In studying, the context which the law operates and how the law relates to and
affects that context, doctrinal methodology does not offer an adequate
framework for addressing issues that arise because it assumes that the law exists in
an objective doctrinal vacuum rather than within a social framework or context.
The law does not operate in a vacuum. It operates within society and affects the
society. There is, therefore, scope for adopting and adapting other methodologies
utilized in other subjects in order to have more illuminated view of the law and its
functions. Lawyers may need more than doctrinal or library based research skills in
order to make their research more relevant for the wider world.
Conclusion
In conclusion, we can say that it is easy to target a specific Legal Research
methodology and identify its strengths and weaknesses. However, it must be noted
that doctrinal and non-doctrinal legal research are the ultimate way to find the
answers that have been raised in the context of attempts to understand the
emerging issues in the framework of the law.

The socio-legal impact study of law on the basis of public opinion can bring
practical world problem to the policymaker's sight. But to make the public opinion
mature, the foundation again could be doctrinal research outcomes. Good opinion
formation always depends on how one has acquired right information about the
subject matter. Doctrinal legal researches give inputs for public to reach at well-
informed decisions, resulting in mature and right public opinion. The depository
knowledge generated from doctrinal legal researches could be basis for public
opinion formation on legal reforms, impact of particular law and those public
opinions can be brought as data through the empirical studies. To conclude, lots of
good things can be generated harmonising doctrinal and non- doctrinal legal
research methods when it comes to taking the legal scholarship at new height or
solving the legal problems in real life situation.
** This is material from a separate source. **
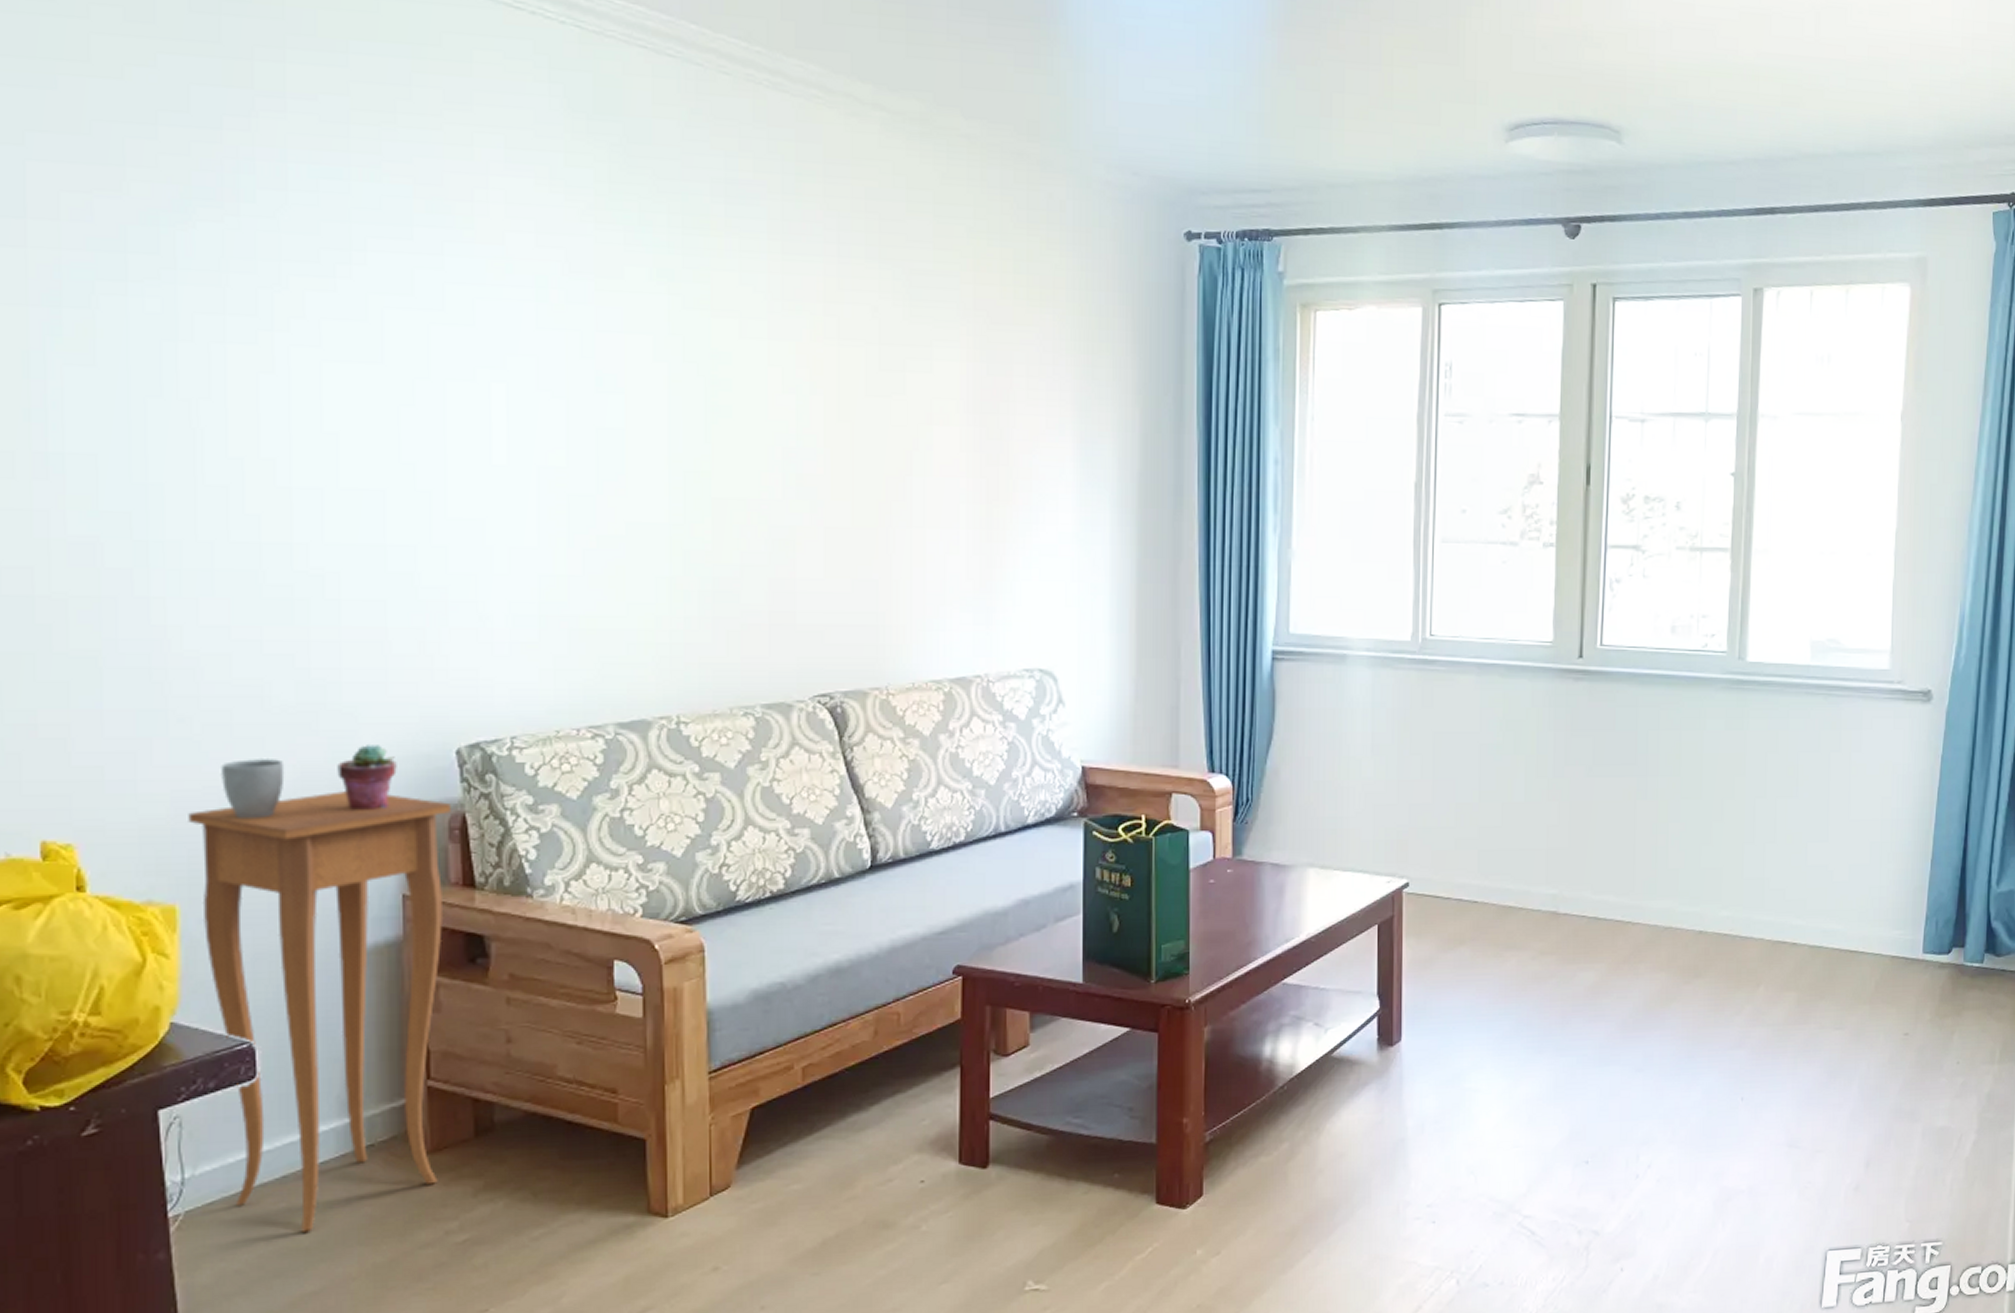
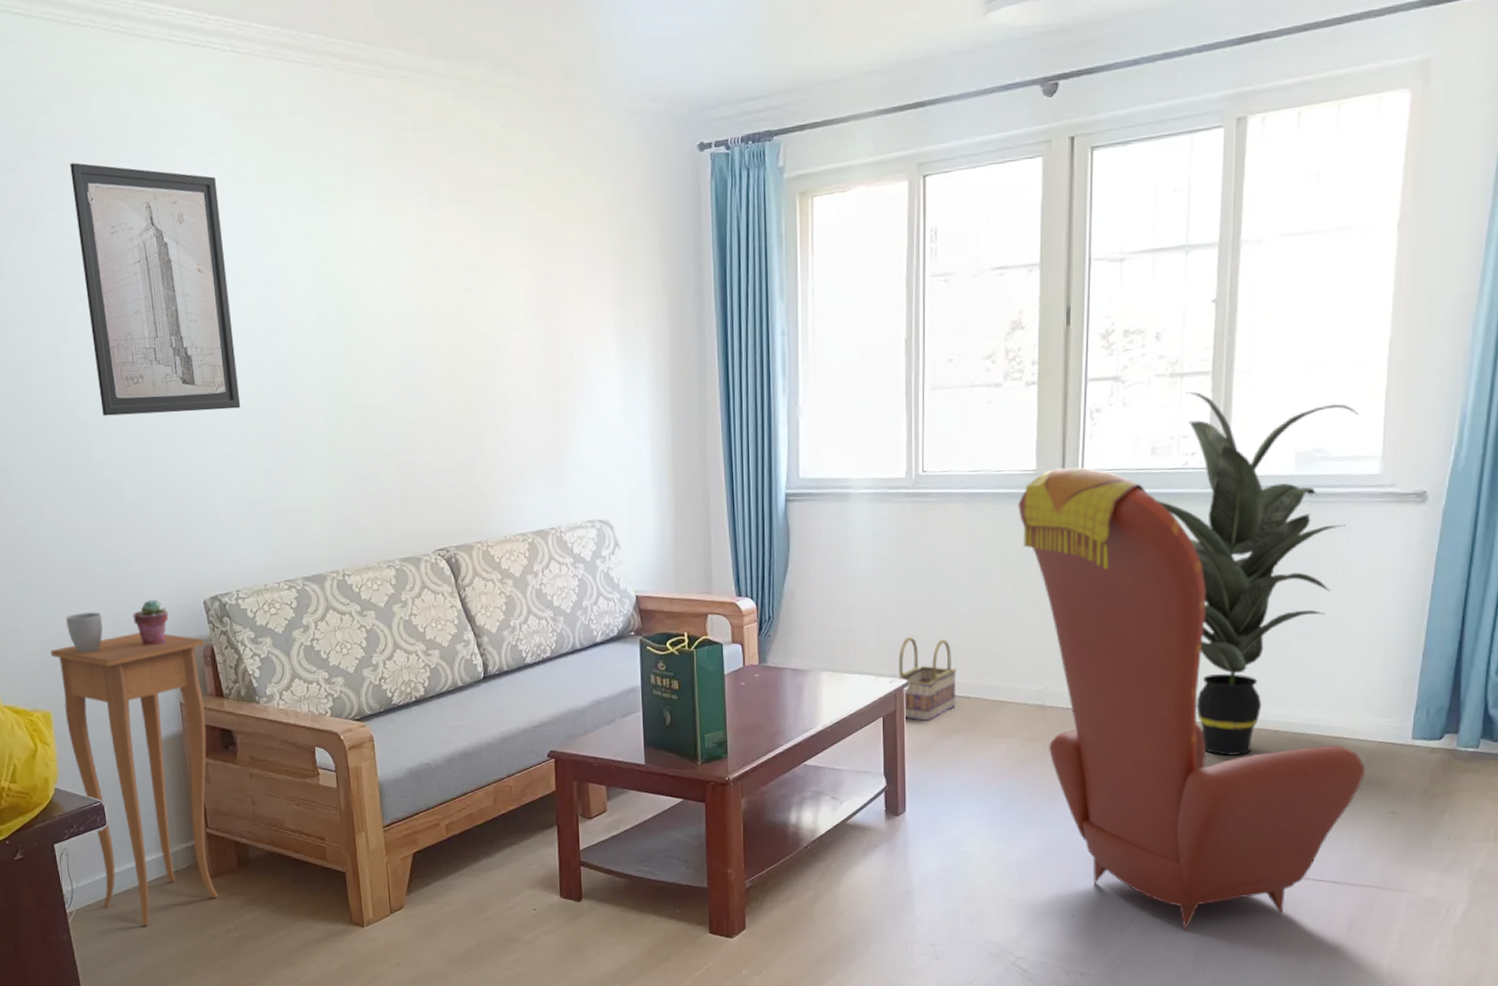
wall art: none [305,130,543,488] -> present [70,162,241,416]
basket: none [1394,829,1463,931] -> present [896,637,957,722]
armchair: none [1533,642,1881,1176] -> present [1018,467,1366,931]
indoor plant: none [1677,568,1869,971] -> present [1157,391,1359,756]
There is no hierarchy between methodologies and they are all of equal importance
for the development and understanding of the law. What is crucial is that
researchers must try and equip themselves with the necessary skills to enable them
to comfortably meet their research objectives. Undoubtedly, a well- versed scholar
will be aware of the advantages and disadvantages of any particular methodology,
and will work to obtain the benefits that result from a better quality of work. Often,
the combination of methodologies, i.e., a mixed method using ideological, social,
and legal, can work together to achieve a better understanding of the law.